• [Action item]:
The full set of entries has to be output exactly.

(Stored data entries)
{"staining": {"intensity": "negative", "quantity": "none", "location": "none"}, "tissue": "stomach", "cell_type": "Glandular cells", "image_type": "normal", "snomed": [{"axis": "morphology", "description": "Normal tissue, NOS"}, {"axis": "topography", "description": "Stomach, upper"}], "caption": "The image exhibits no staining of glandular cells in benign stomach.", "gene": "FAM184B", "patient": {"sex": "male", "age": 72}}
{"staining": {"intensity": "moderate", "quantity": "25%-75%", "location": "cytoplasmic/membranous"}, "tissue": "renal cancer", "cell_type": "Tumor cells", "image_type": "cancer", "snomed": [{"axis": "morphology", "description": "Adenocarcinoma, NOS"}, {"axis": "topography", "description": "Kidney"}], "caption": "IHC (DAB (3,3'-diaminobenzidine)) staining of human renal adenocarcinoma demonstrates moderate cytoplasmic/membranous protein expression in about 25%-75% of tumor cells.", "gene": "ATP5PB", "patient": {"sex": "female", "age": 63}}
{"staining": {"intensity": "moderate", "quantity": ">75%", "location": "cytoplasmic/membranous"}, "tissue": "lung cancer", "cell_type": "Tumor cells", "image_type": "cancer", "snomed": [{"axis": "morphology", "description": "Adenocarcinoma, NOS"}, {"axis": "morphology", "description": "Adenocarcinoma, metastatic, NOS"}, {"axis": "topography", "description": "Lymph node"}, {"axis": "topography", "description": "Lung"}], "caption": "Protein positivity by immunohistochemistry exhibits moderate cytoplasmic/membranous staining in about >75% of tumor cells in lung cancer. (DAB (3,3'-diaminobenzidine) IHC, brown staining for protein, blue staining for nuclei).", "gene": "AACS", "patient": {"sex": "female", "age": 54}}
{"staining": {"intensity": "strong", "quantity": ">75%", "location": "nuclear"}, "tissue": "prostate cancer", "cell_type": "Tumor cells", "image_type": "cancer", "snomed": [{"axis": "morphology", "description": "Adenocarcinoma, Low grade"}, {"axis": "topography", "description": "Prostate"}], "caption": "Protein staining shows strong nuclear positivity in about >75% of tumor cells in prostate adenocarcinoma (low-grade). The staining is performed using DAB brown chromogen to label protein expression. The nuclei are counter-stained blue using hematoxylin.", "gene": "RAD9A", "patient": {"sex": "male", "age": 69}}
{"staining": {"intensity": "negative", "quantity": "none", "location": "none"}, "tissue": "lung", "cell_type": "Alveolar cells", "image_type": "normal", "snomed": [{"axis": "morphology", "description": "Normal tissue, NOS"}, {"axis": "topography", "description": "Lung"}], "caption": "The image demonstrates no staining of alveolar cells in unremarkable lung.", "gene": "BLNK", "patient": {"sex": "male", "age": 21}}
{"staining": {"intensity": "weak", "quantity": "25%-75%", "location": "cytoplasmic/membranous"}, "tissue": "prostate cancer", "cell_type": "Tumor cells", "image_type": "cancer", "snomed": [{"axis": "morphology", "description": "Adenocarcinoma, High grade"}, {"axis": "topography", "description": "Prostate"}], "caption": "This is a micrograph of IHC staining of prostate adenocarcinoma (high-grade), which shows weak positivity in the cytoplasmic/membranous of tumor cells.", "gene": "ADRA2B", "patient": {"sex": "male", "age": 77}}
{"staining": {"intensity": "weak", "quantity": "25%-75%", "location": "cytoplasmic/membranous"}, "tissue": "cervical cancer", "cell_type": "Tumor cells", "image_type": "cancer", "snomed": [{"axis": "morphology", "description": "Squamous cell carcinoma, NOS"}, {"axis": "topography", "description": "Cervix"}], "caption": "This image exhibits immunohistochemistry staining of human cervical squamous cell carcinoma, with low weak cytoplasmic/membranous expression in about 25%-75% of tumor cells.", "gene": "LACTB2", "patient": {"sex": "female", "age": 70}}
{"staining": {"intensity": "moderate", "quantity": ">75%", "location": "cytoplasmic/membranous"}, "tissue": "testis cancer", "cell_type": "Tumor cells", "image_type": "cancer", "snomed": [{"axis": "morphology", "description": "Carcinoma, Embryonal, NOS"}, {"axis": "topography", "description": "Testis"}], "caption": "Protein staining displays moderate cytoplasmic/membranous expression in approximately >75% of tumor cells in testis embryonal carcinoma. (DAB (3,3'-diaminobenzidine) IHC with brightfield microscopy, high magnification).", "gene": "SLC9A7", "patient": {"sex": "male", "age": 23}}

• [Worked solution]:
{"staining": {"intensity": "negative", "quantity": "none", "location": "none"}, "tissue": "stomach", "cell_type": "Glandular cells", "image_type": "normal", "snomed": [{"axis": "morphology", "description": "Normal tissue, NOS"}, {"axis": "topography", "description": "Stomach, upper"}], "caption": "The image exhibits no staining of glandular cells in benign stomach.", "gene": "FAM184B", "patient": {"sex": "male", "age": 72}}
{"staining": {"intensity": "moderate", "quantity": "25%-75%", "location": "cytoplasmic/membranous"}, "tissue": "renal cancer", "cell_type": "Tumor cells", "image_type": "cancer", "snomed": [{"axis": "morphology", "description": "Adenocarcinoma, NOS"}, {"axis": "topography", "description": "Kidney"}], "caption": "IHC (DAB (3,3'-diaminobenzidine)) staining of human renal adenocarcinoma demonstrates moderate cytoplasmic/membranous protein expression in about 25%-75% of tumor cells.", "gene": "ATP5PB", "patient": {"sex": "female", "age": 63}}
{"staining": {"intensity": "moderate", "quantity": ">75%", "location": "cytoplasmic/membranous"}, "tissue": "lung cancer", "cell_type": "Tumor cells", "image_type": "cancer", "snomed": [{"axis": "morphology", "description": "Adenocarcinoma, NOS"}, {"axis": "morphology", "description": "Adenocarcinoma, metastatic, NOS"}, {"axis": "topography", "description": "Lymph node"}, {"axis": "topography", "description": "Lung"}], "caption": "Protein positivity by immunohistochemistry exhibits moderate cytoplasmic/membranous staining in about >75% of tumor cells in lung cancer. (DAB (3,3'-diaminobenzidine) IHC, brown staining for protein, blue staining for nuclei).", "gene": "AACS", "patient": {"sex": "female", "age": 54}}
{"staining": {"intensity": "strong", "quantity": ">75%", "location": "nuclear"}, "tissue": "prostate cancer", "cell_type": "Tumor cells", "image_type": "cancer", "snomed": [{"axis": "morphology", "description": "Adenocarcinoma, Low grade"}, {"axis": "topography", "description": "Prostate"}], "caption": "Protein staining shows strong nuclear positivity in about >75% of tumor cells in prostate adenocarcinoma (low-grade). The staining is performed using DAB brown chromogen to label protein expression. The nuclei are counter-stained blue using hematoxylin.", "gene": "RAD9A", "patient": {"sex": "male", "age": 69}}
{"staining": {"intensity": "negative", "quantity": "none", "location": "none"}, "tissue": "lung", "cell_type": "Alveolar cells", "image_type": "normal", "snomed": [{"axis": "morphology", "description": "Normal tissue, NOS"}, {"axis": "topography", "description": "Lung"}], "caption": "The image demonstrates no staining of alveolar cells in unremarkable lung.", "gene": "BLNK", "patient": {"sex": "male", "age": 21}}
{"staining": {"intensity": "weak", "quantity": "25%-75%", "location": "cytoplasmic/membranous"}, "tissue": "prostate cancer", "cell_type": "Tumor cells", "image_type": "cancer", "snomed": [{"axis": "morphology", "description": "Adenocarcinoma, High grade"}, {"axis": "topography", "description": "Prostate"}], "caption": "This is a micrograph of IHC staining of prostate adenocarcinoma (high-grade), which shows weak positivity in the cytoplasmic/membranous of tumor cells.", "gene": "ADRA2B", "patient": {"sex": "male", "age": 77}}
{"staining": {"intensity": "weak", "quantity": "25%-75%", "location": "cytoplasmic/membranous"}, "tissue": "cervical cancer", "cell_type": "Tumor cells", "image_type": "cancer", "snomed": [{"axis": "morphology", "description": "Squamous cell carcinoma, NOS"}, {"axis": "topography", "description": "Cervix"}], "caption": "This image exhibits immunohistochemistry staining of human cervical squamous cell carcinoma, with low weak cytoplasmic/membranous expression in about 25%-75% of tumor cells.", "gene": "LACTB2", "patient": {"sex": "female", "age": 70}}
{"staining": {"intensity": "moderate", "quantity": ">75%", "location": "cytoplasmic/membranous"}, "tissue": "testis cancer", "cell_type": "Tumor cells", "image_type": "cancer", "snomed": [{"axis": "morphology", "description": "Carcinoma, Embryonal, NOS"}, {"axis": "topography", "description": "Testis"}], "caption": "Protein staining displays moderate cytoplasmic/membranous expression in approximately >75% of tumor cells in testis embryonal carcinoma. (DAB (3,3'-diaminobenzidine) IHC with brightfield microscopy, high magnification).", "gene": "SLC9A7", "patient": {"sex": "male", "age": 23}}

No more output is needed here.